Disyunción entre Capital, Estado y Pueblo

--El mundo está dominado por dos familias.

--¿Judías?

--Sí, por supuesto.


Existen varias versiones de esta misma historia, desde que nos controlen unos saurios infiltrados desde la galaxia de la Andrómeda (David Icke), o la masonería etc. La versión más moderada sostiene que el mundo lo manejan las grandes empresas. Una de las argumentaciones o explicaciones es que como controlan los medios de comunicación de masas además de poseer o regular nuestra riqueza (nos mantienen pobres) determinan nuestros gustos y opiniones.

Tontos nosotros por dejarnos manipular.

Este principio, resumo, sostiene que hay tres actores en una economía capitalista: el Capital, el Estado y el Pueblo (que acude al mercado de trabajo con sus capacidades físicas, mentales y espirituales, poco menos que con lo puesto).

(O más bien, pulula una izquierda y una derecha trasnochadas que cree o pretende hacernos creer que todos somos uo capitalistas o trabajadores. Si eres de izquierdas considerarás a los capitalistas parásitos, y si eres de derechas considerarás a los trabajadores holgazanes, adictos y quejicas. Y mientras tanto el Estado, ningún santo, queda fuera del punto de mira y se libra de rositas.)

Las teorías que no otorgan al Estado un peso determinante yerran porque salvo en países muy chungos el Estado posee el monopolio de la violencia. En teoría el Estado es quien manda, sólo él posee armas y accede a cuentas bancarias, pero los políticos se dejan influir por el representante trajeado con un maletín de billetes o sin él que amenaza con despedir a decenas de miles de trabajadores.
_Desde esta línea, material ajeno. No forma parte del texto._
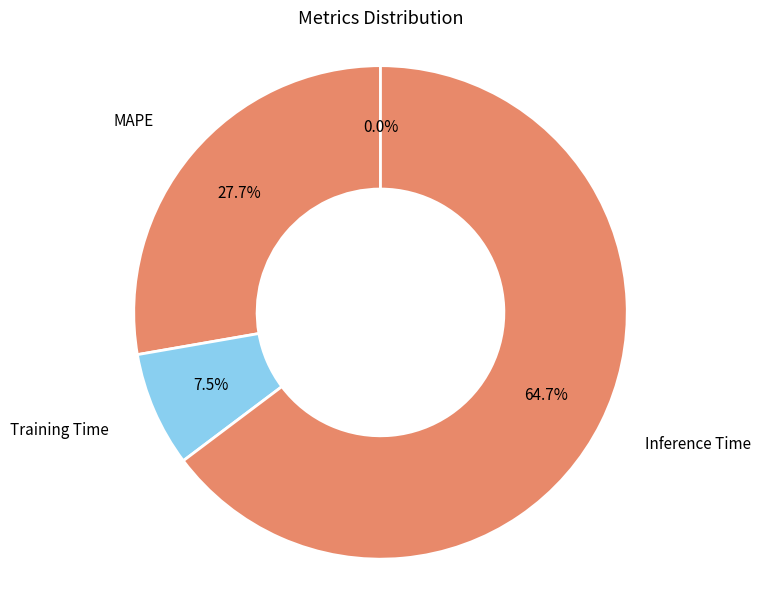

What percentage is NOT represented by MAPE?

72.3%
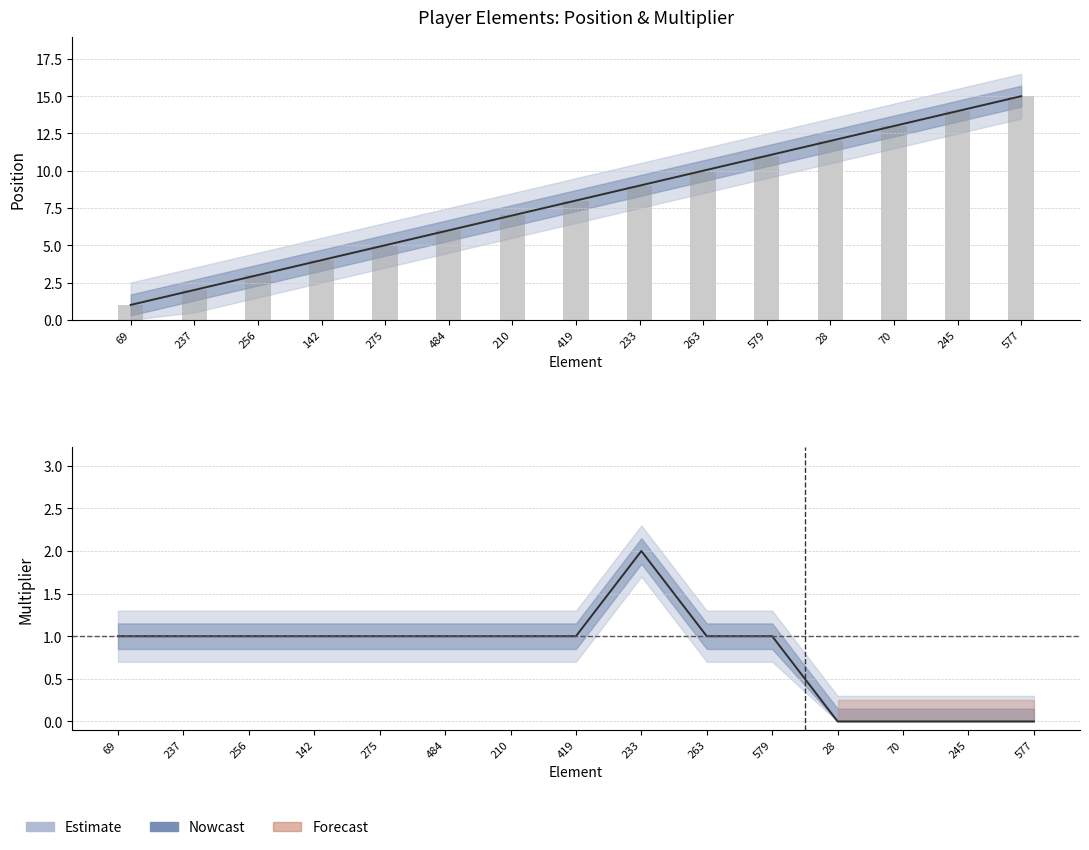

What position from the left is 237?

2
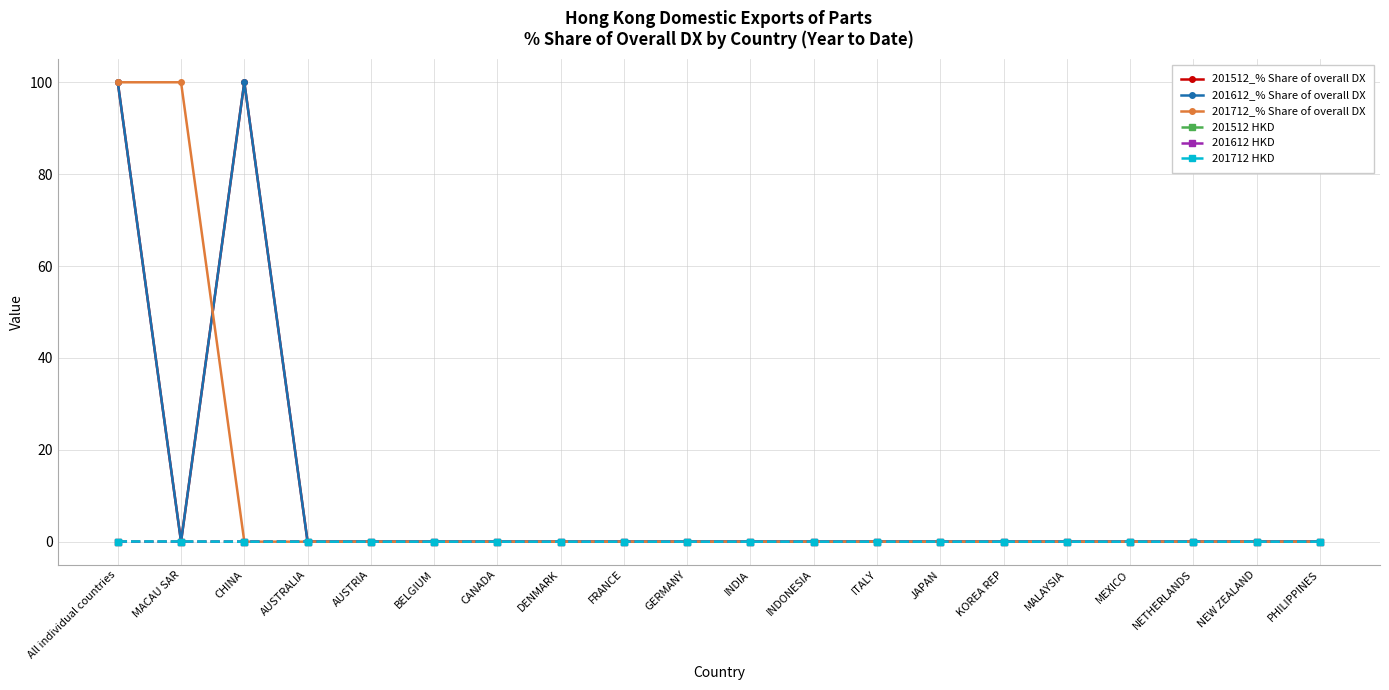

True or false: 201612 HKD and 201512_% Share of overall DX intersect in this chart.

False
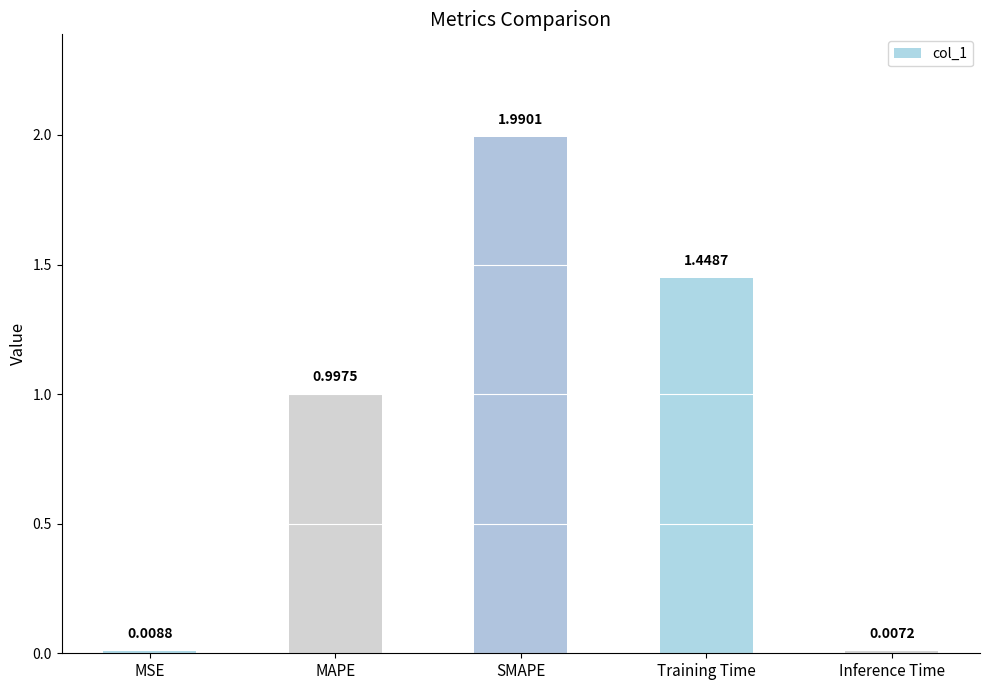

What position from the right is MAPE?

4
Una vez más, tontos nosotros por votarles.

¿Y los funcionarios? No sólamente trabajan poco, en general, sino que obtienen préstamos en condiciones favorables, lo que hace subir el precio de productos locales y nacionales, principalmente vivienda. En los países del Segundo Mundo los funcionarios gozan de un poder apenas percibido.